▶ TRECHO PARA LEITURA
* * * * * * * * *

Cerca de cem pessoas morreram durante a travessia em massa da fronteira entre Marrocos e Ceuta, exclave espanhol no norte da África, segundo Juan Jesus Vivas, presidente da cidade autônoma.
Vivas fez um novo balanço sobre a crise migratória nesta quinta-feira (6), durante reunião parlamentar da União Europeia. Cerca de 72 mil migrantes entraram em Ceuta a nado ou a pé na semana passada, em um dos maiores movimentos desse tipo rumo ao território da UE nos últimos anos.
As autoridades estimam que entre 3.000 e 5.000 migrantes permanecem no exclave, conforme Vivas.
“As forças de segurança não foram mobilizadas com a intensidade exigida pela situação que ainda enfrentamos”, disse o presidente da cidade a parlamentares em Bruxelas. Os serviços de imigração, segundo ele, também não foram reforçados o bastante para lidar com as recusas de entrada na fronteira.
Vivas afirmou ainda que o Marrocos não é um país confiável. Para ele, a responsabilidade pela única fronteira terrestre da Europa com o continente africano precisa ser supervisionada pela própria Europa, e não pelo país vizinho.
Já o comissário europeu para Migração, Magnus Brunner, disse que o bloco deve usar todos os meios de pressão à disposição, incluindo política de vistos e comércio, para garantir a cooperação marroquina em matéria migratória.

* * * * * * * * *

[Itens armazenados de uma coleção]

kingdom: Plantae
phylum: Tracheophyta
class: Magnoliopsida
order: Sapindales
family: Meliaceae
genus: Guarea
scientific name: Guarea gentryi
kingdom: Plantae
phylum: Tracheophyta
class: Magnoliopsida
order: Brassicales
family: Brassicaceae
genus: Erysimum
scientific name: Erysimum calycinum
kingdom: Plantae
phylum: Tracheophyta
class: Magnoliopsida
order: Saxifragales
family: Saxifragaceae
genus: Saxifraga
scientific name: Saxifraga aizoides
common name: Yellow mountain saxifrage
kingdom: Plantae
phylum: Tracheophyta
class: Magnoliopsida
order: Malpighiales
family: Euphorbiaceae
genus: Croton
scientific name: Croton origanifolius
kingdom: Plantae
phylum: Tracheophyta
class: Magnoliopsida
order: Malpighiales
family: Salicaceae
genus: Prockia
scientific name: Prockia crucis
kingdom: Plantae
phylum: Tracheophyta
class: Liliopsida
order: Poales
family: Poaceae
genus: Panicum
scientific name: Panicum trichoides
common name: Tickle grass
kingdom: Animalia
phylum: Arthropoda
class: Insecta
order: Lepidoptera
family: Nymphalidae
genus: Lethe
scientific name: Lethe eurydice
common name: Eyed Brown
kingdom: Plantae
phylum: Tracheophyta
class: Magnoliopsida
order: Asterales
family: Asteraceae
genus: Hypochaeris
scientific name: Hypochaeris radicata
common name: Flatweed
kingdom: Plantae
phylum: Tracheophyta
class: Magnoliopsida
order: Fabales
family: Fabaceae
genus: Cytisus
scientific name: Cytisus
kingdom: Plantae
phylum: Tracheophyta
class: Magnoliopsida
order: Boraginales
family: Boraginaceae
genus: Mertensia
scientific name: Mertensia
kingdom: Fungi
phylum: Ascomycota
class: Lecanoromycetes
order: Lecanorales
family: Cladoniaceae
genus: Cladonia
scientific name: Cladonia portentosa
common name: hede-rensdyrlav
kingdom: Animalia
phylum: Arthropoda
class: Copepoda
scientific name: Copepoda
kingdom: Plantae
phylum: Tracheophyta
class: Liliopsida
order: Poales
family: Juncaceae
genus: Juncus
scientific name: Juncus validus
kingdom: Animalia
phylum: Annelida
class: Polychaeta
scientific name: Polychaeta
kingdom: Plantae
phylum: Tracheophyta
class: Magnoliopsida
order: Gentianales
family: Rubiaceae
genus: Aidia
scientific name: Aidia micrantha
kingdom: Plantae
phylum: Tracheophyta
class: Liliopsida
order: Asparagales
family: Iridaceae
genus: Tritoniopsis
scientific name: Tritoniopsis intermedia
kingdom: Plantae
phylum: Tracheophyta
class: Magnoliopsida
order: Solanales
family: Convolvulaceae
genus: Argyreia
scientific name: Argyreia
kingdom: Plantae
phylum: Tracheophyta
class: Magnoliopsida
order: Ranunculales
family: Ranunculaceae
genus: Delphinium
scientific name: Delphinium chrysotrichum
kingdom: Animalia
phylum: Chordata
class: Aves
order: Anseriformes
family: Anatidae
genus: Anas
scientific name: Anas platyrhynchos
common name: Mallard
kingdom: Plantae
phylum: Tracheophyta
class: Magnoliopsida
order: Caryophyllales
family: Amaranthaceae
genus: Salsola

* * * * * * * * *

▶ O QUE FAZER
a: Diga se cada afirmação a seguir concorda com o texto sobre Ceuta, respondendo sim ou não e citando as palavras do texto que decidem a questão. (i) Vivas considera o Marrocos um país confiável. (ii) Os migrantes entraram em Ceuta a nado ou a pé. (iii) Segundo Vivas, os serviços de imigração foram reforçados o bastante.
b: Responda com base no texto sobre Ceuta:
(i) Em que cidade Vivas falou aos parlamentares?
(ii) Para Vivas, quem deve supervisionar a responsabilidade pela única fronteira terrestre da Europa com o continente africano?
(iii) Que meios de pressão o comissário europeu para Migração incluiu entre os que o bloco deve usar?
c: Dê continuidade ao texto sobre Ceuta a partir da última frase apresentada.

▶ RESPOSTAS DO EXERCÍCIO
a:
(i) Não: "Vivas afirmou ainda que o Marrocos não é um país confiável."
(ii) Sim: "entraram em Ceuta a nado ou a pé"
(iii) Não: "também não foram reforçados o bastante para lidar com as recusas de entrada na fronteira"

b:
(i) Em Bruxelas.
(ii) A própria Europa.
(iii) A política de vistos e o comércio.

c:
“Uma lição muito importante de Ceuta é que, para termos controle, precisamos cooperar com nossos vizinhos, é claro”, afirmou Brunner na mesma reunião. “Mas, enquanto esse controle depender da boa vontade de um único país vizinho, continuaremos vulneráveis.”
Segundo o comissário, a UE precisa reforçar a cooperação com países terceiros em matéria de devolução e readmissão de migrantes, além de usar todas as ferramentas disponíveis para garantir parcerias eficazes.
A União Europeia tem recorrido cada vez mais a acordos com países do norte da África para conter a migração irregular. O bloco oferece apoio financeiro e outros incentivos em troca de controles fronteiriços mais rígidos e de cooperação nas devoluções de migrantes.
Críticos afirmam que a estratégia deixa a UE exposta à pressão de países de trânsito. Esses países, segundo eles, podem flexibilizar, ou ameaçar flexibilizar, os controles migratórios em busca de concessões políticas ou econômicas.